True to his word Stan had gotten me complete access to the Freiburg archives and had new prints struck of every cartoon. One set was put aside for the video transfer while another set was at my disposal to run as often as I needed. The wartime entries were the trickiest because they were dated and also because they contained un-PC stereotypes.
I had to run Deutschland Delbert several times to make sure one of the Nazis had called the duck “ein Juden.” It took a bit of digging to find out if Harry Alper was Jewish – he was – and whether the reference was in the script – it wasn’t. Indeed, all the script said was, “Harry unleashes a stream of pseudo-German.” After several viewings I decided it was close enough to warrant mentioning in my notes. As for Delbert’s fate in Deutschland, he paused in midchase and faced the Nazis and said, “Well, nobody told me!” While Hitler and company tried to make sense of this, Delbert did a group slap, then jumped out the window and flew off to his next adventure.

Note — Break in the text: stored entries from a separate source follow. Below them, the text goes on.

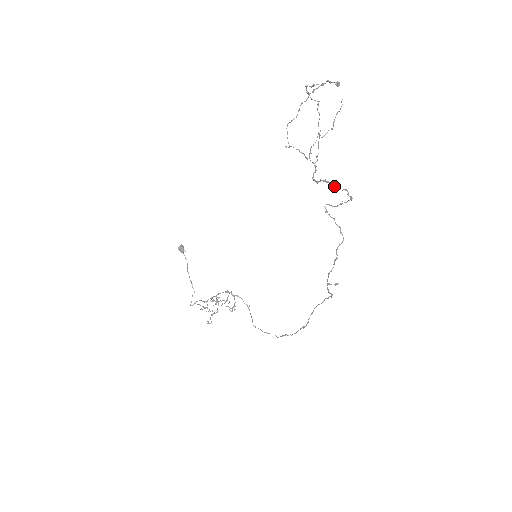
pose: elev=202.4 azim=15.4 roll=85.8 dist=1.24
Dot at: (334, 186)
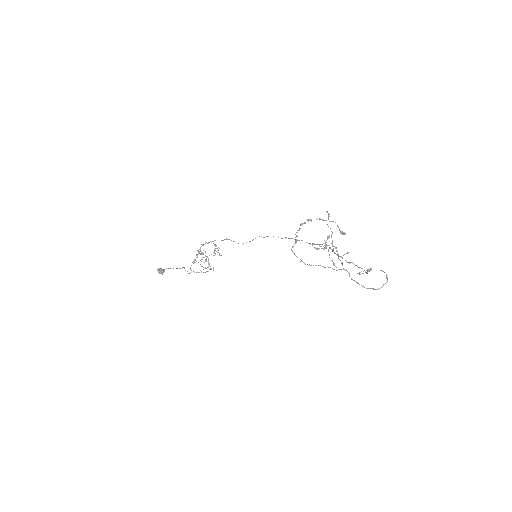
Dot at: occluded
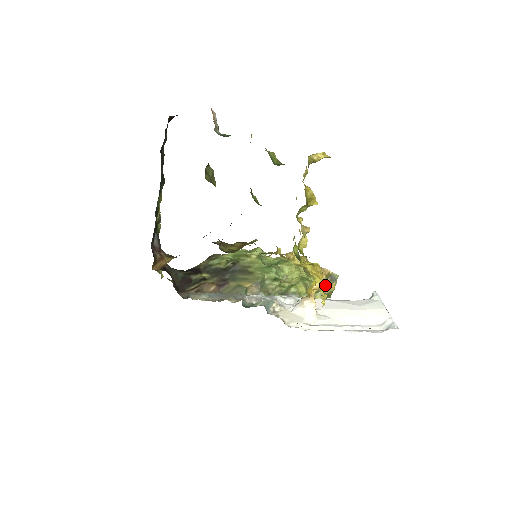
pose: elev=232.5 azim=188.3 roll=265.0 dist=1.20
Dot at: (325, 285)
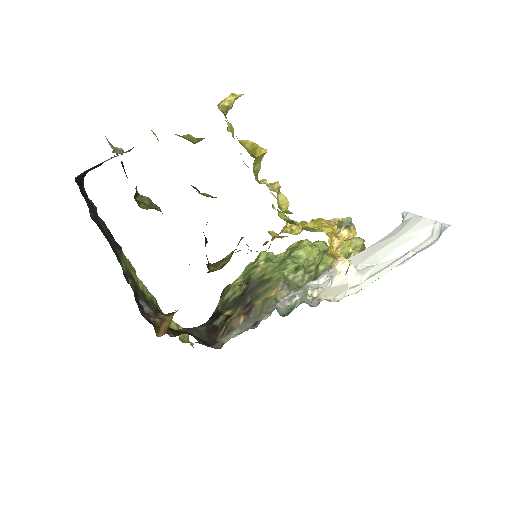
Dot at: (344, 236)
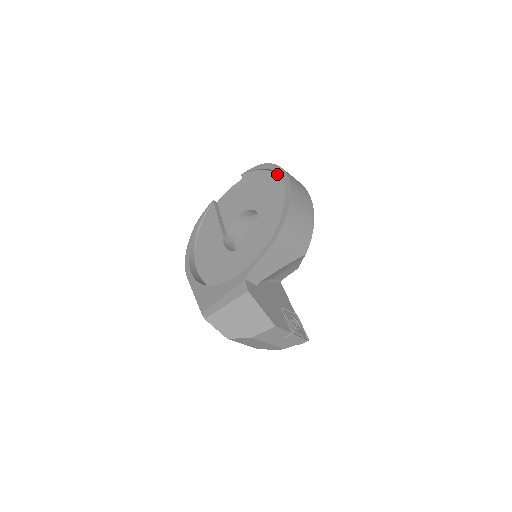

More problematic was Delbert Meets Tojo which was filled with grotesque Japanese stereotypes and had Delbert stick chopsticks up Tojo’s nose. “That’s for Pearl Harbor, slant eyes,” said Delbert in the spring of 1942. I suggested it appear on the wartime DVD not as one of the regular toons but as an “extra.”
It was while going through the box of wartime scripts and related documents that I came across an unmarked reel of film. To find a reel mixed in with the files was highly unusual. At this point they were letting me rack up the films myself since the projectionist’s union had provided a waiver. I wasn’t sure what this reel was, so I threaded it into the projector. When the title came up, I couldn’t believe it.
It was Drake’s long lost The Devil And Delbert Duck. It hadn’t been found because it had been misfiled – or deliberately hidden – in a box of scripts from 20 years earlier. This was the legendary final Delbert Duck cartoon which, as far as anyone knew, had never been publicly shown. After the credits, it began not as a cartoon but as a live action film. There was a man hunched over a drawing board, sketching an image of Delbert in full squawk. The man paused and turned to face the camera. It was Boz Drake.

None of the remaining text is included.